Southern California relies on the same winter storm pattern for water. Downtown Los Angeles receives more than 75% of its annual rainfall in the four months from December to March. with the primary difference being occasional monsoonal moisture in summer months when the hurricanes from Mexico veer north and cross the southwest USA. Those summer rains rarely reach as far north as Monterey.

California’s water needs are met from Sierra and coast range snow melt. California holds snow melt from the high peaks collected in reservoirs around the state. No rain in January means no mountain snow in the high Sierras, 200 miles due east of San Francisco and the California Central Coast, and less snow melt available for reservoirs in the spring to meet the water demands of the dry summer season in California. Snow pack in most California mountain places is currently at less than 25% an average year.
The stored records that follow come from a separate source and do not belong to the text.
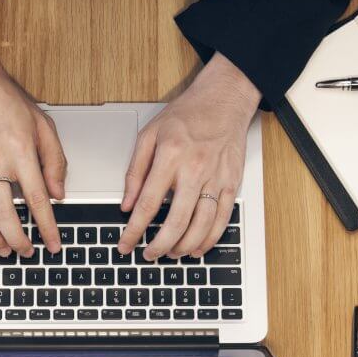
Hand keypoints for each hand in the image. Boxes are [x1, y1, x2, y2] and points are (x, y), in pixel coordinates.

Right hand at [0, 28, 65, 256]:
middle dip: (17, 239)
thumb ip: (54, 161)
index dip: (46, 227)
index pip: (36, 198)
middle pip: (5, 213)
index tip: (53, 244)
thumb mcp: (43, 125)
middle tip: (27, 252)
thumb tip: (59, 193)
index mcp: (20, 151)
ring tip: (5, 251)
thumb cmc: (6, 101)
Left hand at [117, 53, 259, 259]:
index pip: (147, 203)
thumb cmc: (186, 116)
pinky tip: (198, 247)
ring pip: (202, 224)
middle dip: (160, 245)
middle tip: (148, 255)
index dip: (134, 230)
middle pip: (176, 220)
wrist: (223, 100)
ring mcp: (216, 178)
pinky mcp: (232, 182)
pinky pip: (223, 218)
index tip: (125, 244)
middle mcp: (194, 169)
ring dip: (184, 246)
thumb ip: (135, 171)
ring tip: (171, 254)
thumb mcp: (149, 135)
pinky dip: (210, 238)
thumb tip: (126, 203)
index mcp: (169, 156)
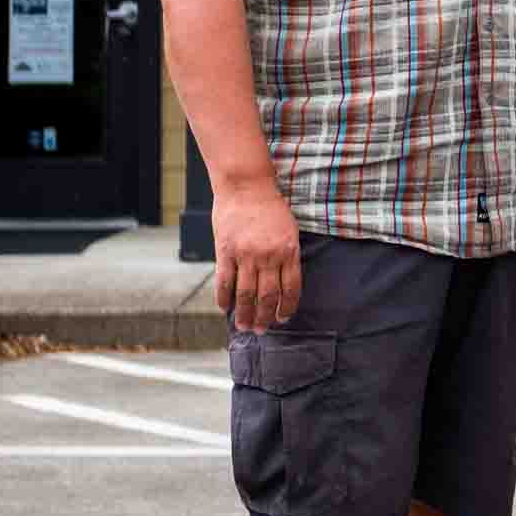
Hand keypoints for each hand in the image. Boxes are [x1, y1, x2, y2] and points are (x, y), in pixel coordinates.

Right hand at [212, 182, 302, 331]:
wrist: (247, 184)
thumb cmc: (270, 205)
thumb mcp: (289, 228)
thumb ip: (287, 254)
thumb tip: (283, 281)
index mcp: (288, 250)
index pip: (291, 288)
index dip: (287, 307)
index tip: (283, 318)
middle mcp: (269, 255)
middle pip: (268, 296)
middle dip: (265, 317)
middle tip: (261, 330)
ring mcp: (246, 254)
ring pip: (246, 294)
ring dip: (245, 314)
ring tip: (243, 326)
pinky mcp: (226, 251)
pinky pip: (225, 281)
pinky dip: (224, 298)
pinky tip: (224, 308)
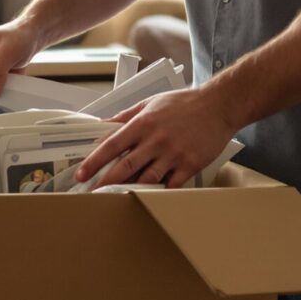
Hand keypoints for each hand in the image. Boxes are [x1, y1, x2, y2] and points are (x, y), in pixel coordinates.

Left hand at [76, 88, 238, 188]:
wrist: (218, 106)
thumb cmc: (183, 103)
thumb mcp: (150, 103)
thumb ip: (125, 116)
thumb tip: (102, 125)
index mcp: (143, 123)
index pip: (112, 144)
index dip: (94, 161)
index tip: (82, 173)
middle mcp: (156, 140)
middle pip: (125, 166)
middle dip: (106, 181)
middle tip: (92, 192)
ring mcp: (174, 154)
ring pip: (146, 178)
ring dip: (130, 188)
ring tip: (117, 196)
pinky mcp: (190, 164)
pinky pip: (170, 184)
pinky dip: (158, 190)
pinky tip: (148, 194)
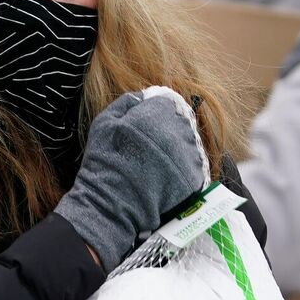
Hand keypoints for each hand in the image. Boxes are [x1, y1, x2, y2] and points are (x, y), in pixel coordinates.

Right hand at [54, 91, 206, 267]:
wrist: (111, 203)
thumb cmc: (104, 162)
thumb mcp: (104, 122)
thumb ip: (127, 103)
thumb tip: (144, 96)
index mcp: (156, 114)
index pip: (168, 103)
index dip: (157, 113)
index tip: (149, 125)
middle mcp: (177, 131)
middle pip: (182, 122)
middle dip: (169, 130)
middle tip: (153, 148)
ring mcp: (188, 156)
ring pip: (190, 144)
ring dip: (179, 150)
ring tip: (160, 164)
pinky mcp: (194, 178)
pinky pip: (195, 167)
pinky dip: (184, 170)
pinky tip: (168, 177)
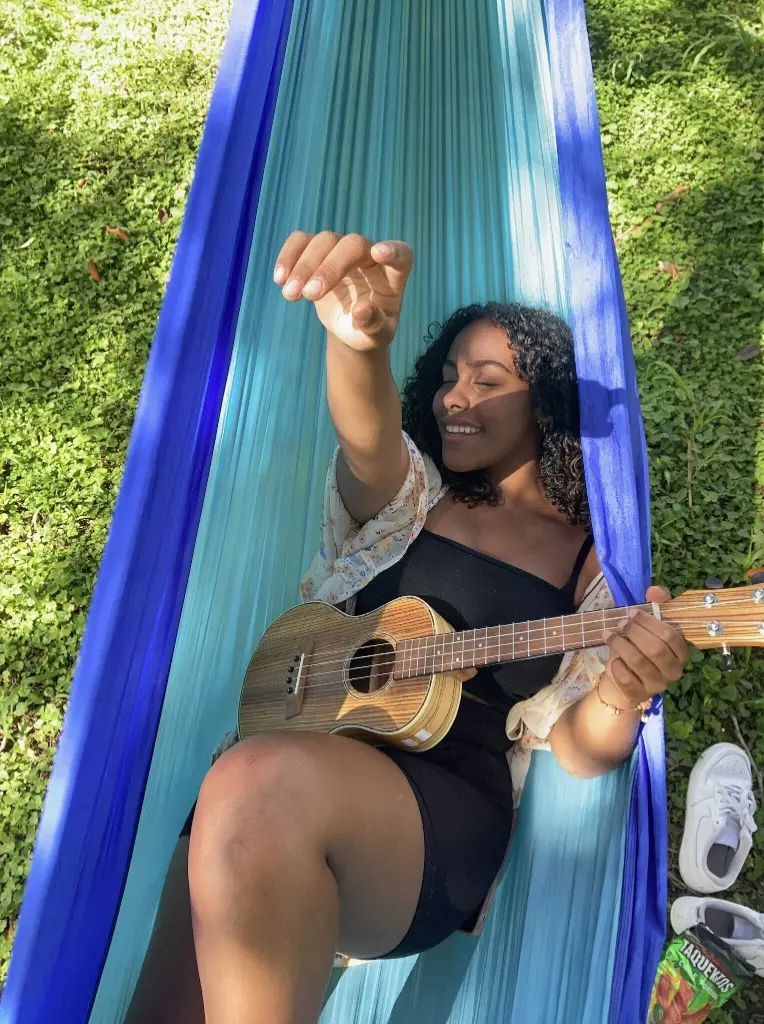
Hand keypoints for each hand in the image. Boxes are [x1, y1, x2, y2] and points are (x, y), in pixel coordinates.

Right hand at [273, 231, 413, 350]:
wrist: (351, 326)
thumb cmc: (369, 329)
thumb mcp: (376, 336)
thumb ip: (374, 325)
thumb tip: (362, 311)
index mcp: (394, 273)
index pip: (401, 254)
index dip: (392, 250)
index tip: (379, 253)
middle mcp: (370, 254)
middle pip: (352, 244)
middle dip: (329, 267)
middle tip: (309, 295)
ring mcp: (343, 249)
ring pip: (324, 240)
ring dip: (304, 266)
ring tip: (290, 295)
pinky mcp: (319, 251)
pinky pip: (301, 240)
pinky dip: (288, 256)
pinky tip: (280, 280)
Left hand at [600, 585, 688, 709]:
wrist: (623, 679)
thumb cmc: (639, 648)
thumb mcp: (648, 625)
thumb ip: (656, 604)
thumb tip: (655, 591)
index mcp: (681, 652)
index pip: (671, 635)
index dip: (649, 621)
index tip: (632, 613)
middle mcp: (674, 671)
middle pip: (655, 648)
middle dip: (634, 632)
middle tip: (620, 623)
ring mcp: (657, 684)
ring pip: (639, 662)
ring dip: (620, 644)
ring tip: (608, 634)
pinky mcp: (639, 694)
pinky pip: (627, 678)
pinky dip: (617, 665)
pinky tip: (614, 659)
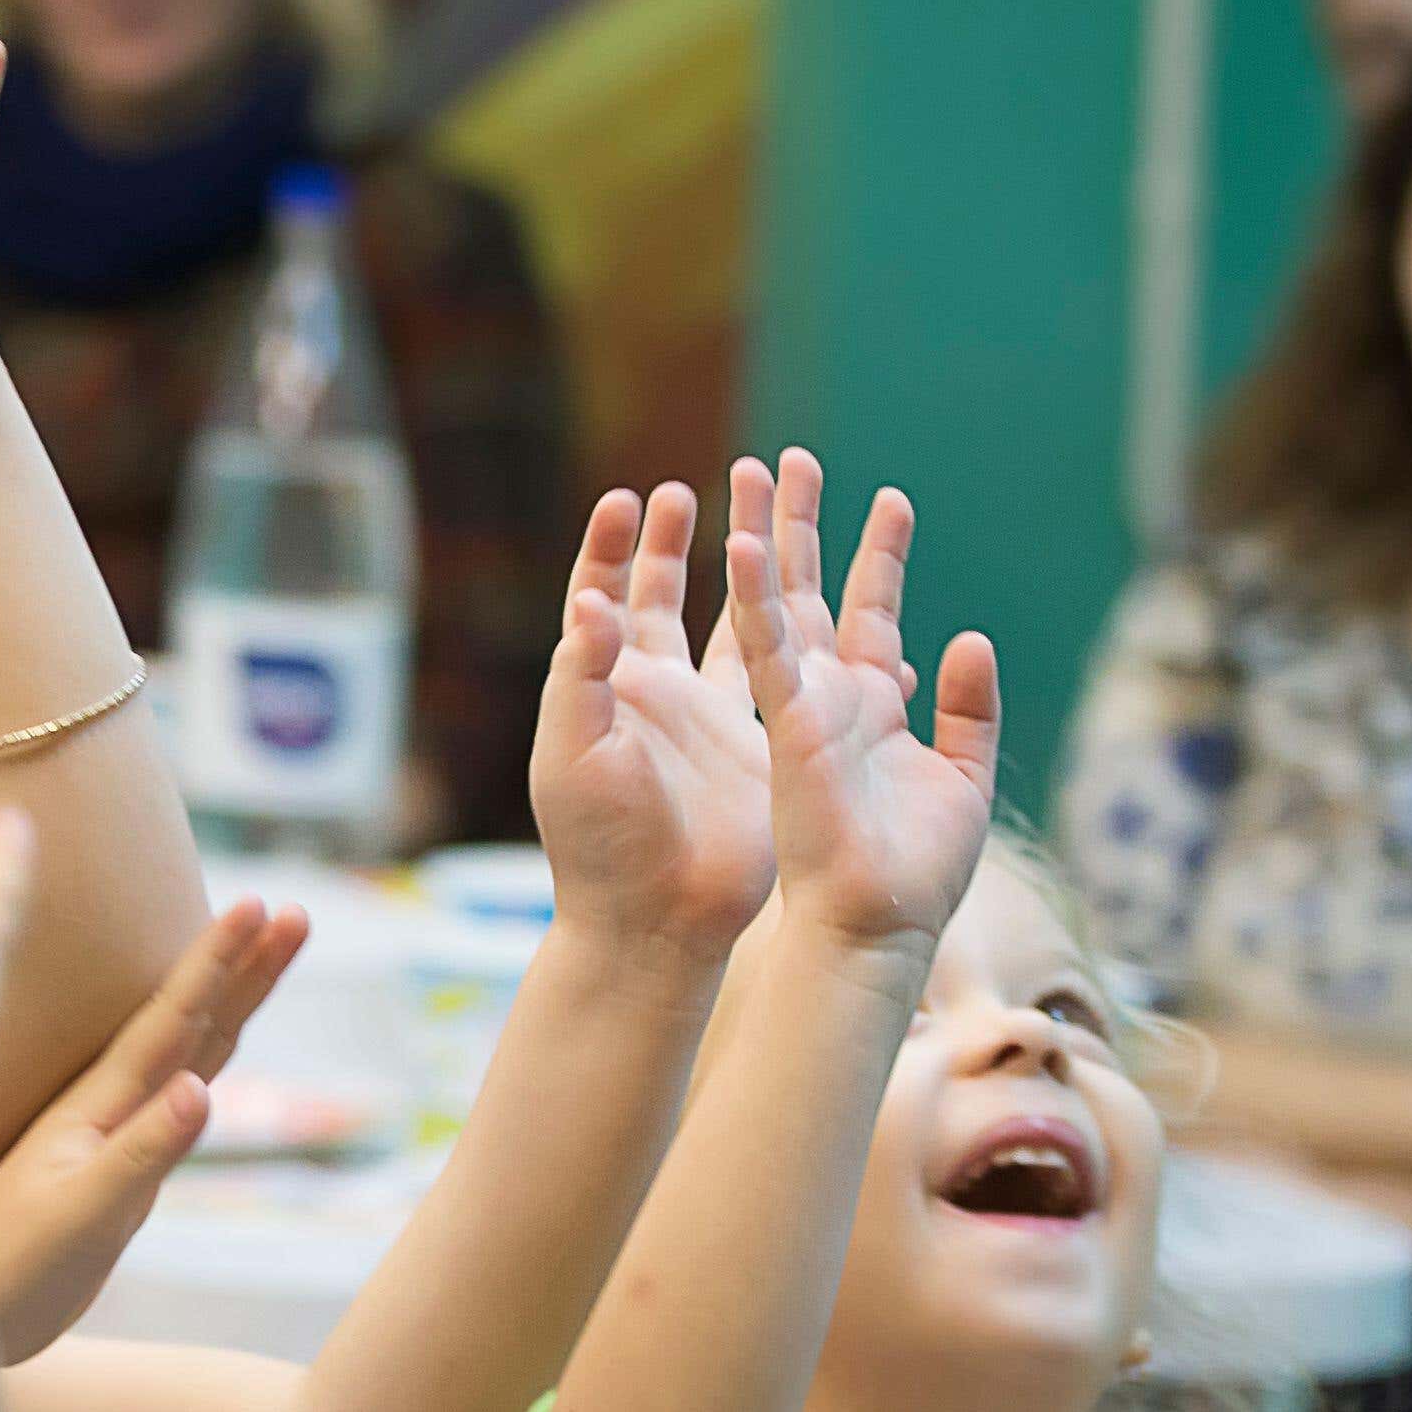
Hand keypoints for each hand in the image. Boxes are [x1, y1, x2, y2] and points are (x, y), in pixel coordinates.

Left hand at [0, 900, 306, 1359]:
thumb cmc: (2, 1274)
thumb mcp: (77, 1218)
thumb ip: (138, 1155)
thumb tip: (200, 1089)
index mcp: (99, 1107)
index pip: (173, 1018)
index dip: (217, 962)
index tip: (261, 904)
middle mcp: (107, 1109)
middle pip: (190, 1020)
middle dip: (243, 965)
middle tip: (294, 910)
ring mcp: (110, 1137)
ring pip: (183, 1050)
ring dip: (228, 1000)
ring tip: (268, 949)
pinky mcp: (111, 1170)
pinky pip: (168, 1097)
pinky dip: (200, 1059)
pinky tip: (208, 1047)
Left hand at [531, 477, 771, 959]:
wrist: (652, 922)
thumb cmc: (598, 844)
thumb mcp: (573, 753)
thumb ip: (581, 674)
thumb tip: (590, 599)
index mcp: (607, 688)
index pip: (603, 597)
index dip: (612, 547)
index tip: (628, 497)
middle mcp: (658, 694)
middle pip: (665, 597)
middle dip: (676, 541)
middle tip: (691, 488)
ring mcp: (710, 719)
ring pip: (731, 627)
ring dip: (746, 577)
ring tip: (765, 521)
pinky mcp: (758, 749)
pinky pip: (789, 683)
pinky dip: (811, 648)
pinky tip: (838, 608)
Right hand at [736, 470, 995, 960]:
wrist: (881, 924)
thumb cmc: (919, 870)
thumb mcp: (966, 777)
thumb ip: (972, 707)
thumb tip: (972, 637)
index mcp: (871, 707)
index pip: (872, 611)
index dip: (881, 556)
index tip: (892, 500)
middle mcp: (830, 697)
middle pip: (809, 591)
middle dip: (801, 524)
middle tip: (793, 460)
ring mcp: (804, 707)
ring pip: (775, 604)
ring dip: (760, 539)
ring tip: (749, 473)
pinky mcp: (790, 725)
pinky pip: (767, 650)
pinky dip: (754, 597)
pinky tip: (741, 546)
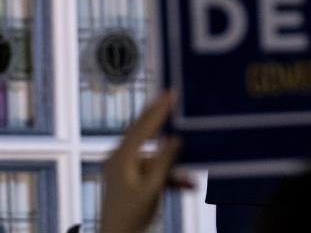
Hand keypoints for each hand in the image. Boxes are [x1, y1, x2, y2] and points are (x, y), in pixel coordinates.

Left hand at [100, 91, 190, 232]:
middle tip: (174, 98)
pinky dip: (167, 176)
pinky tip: (187, 185)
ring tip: (191, 175)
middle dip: (163, 120)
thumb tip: (175, 139)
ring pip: (152, 156)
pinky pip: (150, 170)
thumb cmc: (130, 217)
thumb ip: (164, 162)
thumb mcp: (151, 189)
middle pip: (144, 133)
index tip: (172, 93)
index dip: (160, 109)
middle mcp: (119, 157)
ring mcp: (123, 168)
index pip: (143, 126)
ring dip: (172, 164)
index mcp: (121, 156)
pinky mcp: (128, 178)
San Francisco and Central Coast California had record December rainfall with many areas picking up 9 to 15 inches or more of rain, more than 25% of average annual rainfall and close to 50% for some local areas. Most areas are still above average rainfall for 2014/15 at this point, but they won’t remain above average without a near normal rainfall for February and March 2015.

Good news around here is the Pebble Beach ATT Pro-Am 2015 celebrity golf tournament is scheduled for next week. The golf tournament is often a magnet for Pacific winter rain storms. The rain is scheduled to return Thursday night for this weekend when several inches of rain are forecast for the coastal mountain regions with more Sierra snow.

Monterey might even pick up an inch of rain.

Winter in Carmel

At least California is not melting like Iceland.